April 7, 2009
Team From Puerto Rico Is in the Land of the Soccer Giants By KEYVAN ANTONIO HEYDARI VÁZQUEZMEXICO CITY — One game from the final of a continental club tournament, a surprising soccer team from Puerto Rico is turning heads in the sport throughout North America and the Caribbean.
The team, Puerto Rico Islanders, will attempt to eliminate the Mexican power Cruz Azul on Tuesday in Mexico City in a semifinal series of the Concacaf Champions League, the continental club championship. The team, which competes in the United Soccer Leagues First Division, won the first game at home, 2-0. The Islanders have thrived while Major League Soccer mainstays like the New England Revolution, D.C. United, Chivas USA and the Houston Dynamo have been eliminated.
“We show up in different cities and countries, and people wonder, who are these guys with the orange shirts?” Andrés Guillemard, the team president, said. “After we beat them, they say, ‘I didn’t know Puerto Ricans could play soccer.’ ”

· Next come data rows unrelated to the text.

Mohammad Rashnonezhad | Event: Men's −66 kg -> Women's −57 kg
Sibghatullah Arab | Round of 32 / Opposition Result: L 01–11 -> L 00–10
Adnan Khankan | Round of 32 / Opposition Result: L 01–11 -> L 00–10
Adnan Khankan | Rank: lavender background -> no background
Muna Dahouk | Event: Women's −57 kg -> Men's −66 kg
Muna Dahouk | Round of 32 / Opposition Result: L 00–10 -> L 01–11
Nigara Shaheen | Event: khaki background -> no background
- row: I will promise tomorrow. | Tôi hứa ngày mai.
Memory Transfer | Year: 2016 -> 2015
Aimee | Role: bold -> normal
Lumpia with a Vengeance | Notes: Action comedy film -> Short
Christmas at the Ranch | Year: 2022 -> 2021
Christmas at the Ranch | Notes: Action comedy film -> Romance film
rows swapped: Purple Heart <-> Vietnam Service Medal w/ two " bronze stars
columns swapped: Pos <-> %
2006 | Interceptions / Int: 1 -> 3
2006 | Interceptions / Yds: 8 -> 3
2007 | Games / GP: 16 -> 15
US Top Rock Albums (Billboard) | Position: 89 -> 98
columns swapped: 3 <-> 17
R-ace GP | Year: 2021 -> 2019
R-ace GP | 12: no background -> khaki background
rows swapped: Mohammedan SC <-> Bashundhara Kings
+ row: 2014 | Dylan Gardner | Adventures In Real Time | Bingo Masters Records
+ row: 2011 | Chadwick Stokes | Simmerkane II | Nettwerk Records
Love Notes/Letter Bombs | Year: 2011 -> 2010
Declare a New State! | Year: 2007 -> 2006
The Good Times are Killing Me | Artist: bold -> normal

The decisive match against Cruz Azul, a five-time Concacaf champion, could propel the Puerto Ricans to the tournament final, then a possible matchup with soccer powers like Barcelona or Manchester United in the FIFA Club World Cup later this year.
“Some M.L.S. teams watching may look down on us,” said Islanders forward Nick Addlery, who has played for D.C. United. “But they don’t have the grit and heart that we do, and that’s why we’re here.”
The team plays a compact and hard style in the image of Coach Colin Clarke, who played in the 1986 World Cup for Northern Ireland. Clarke signed on with Puerto Rico in 2008 and guided the Islanders to the best regular-season record in U.S.L. 1 last year. The Islanders lost the U.S.L. final at Vancouver.
A victory in the Concacaf tournament would earn the Islanders a reported $1 million and a ticket to the FIFA championship alongside the champions of Asia, Africa, South America and Oceania in December in the United Arab Emirates. On the way to the semifinals, Puerto Rico got the better of the champions of Costa Rica, Honduras, Guatemala and Panama.
Long recognized as a breeding ground for boxers and baseball players, Puerto Rico is shifting its sporting priorities, with soccer making a run to be the sport of the future.
“The fastest-growing sport is soccer, and kids who used to play baseball will now play soccer, which gives them nonstop movement,” said Henry Neumann, the secretary of the Puerto Rican Sports and Recreation Department. “Modern kids need action, and a kid could spend all afternoon in the outfield and not get a single ball to play.”
The Islanders’ roster features players from Liberia, Jamaica, Trinidad and Tobago, Ecuador, Italy, Northern Ireland and the United States. Several are from Puerto Rico’s national team, including Noah Delgado, Alexis Rivera, Andrés Cabrero and Petter Villegas, a New Jersey native who played for the MetroStars and D.C. United in M.L.S.
The team’s home field, Juan Ramón Loubriel Stadium in Bayamón, was converted from a baseball park to a soccer stadium and was best known for staging a bloody fight between Alfredo Escalera and Alexis Arguello in 1978. The crowds are easygoing, animated and musical.
The Islanders’ last game against Cruz Azul drew a standing-room-only crowd of more than 12,500. Overflow crowds watched from a train platform overlooking the stadium.
“The fans make the stadium rock,” said defender Cristian Arrieta, a veteran of Italy’s second division. “I’m not used to playing in a baseball park with fans on just two sides, but we have a huge advantage at home.”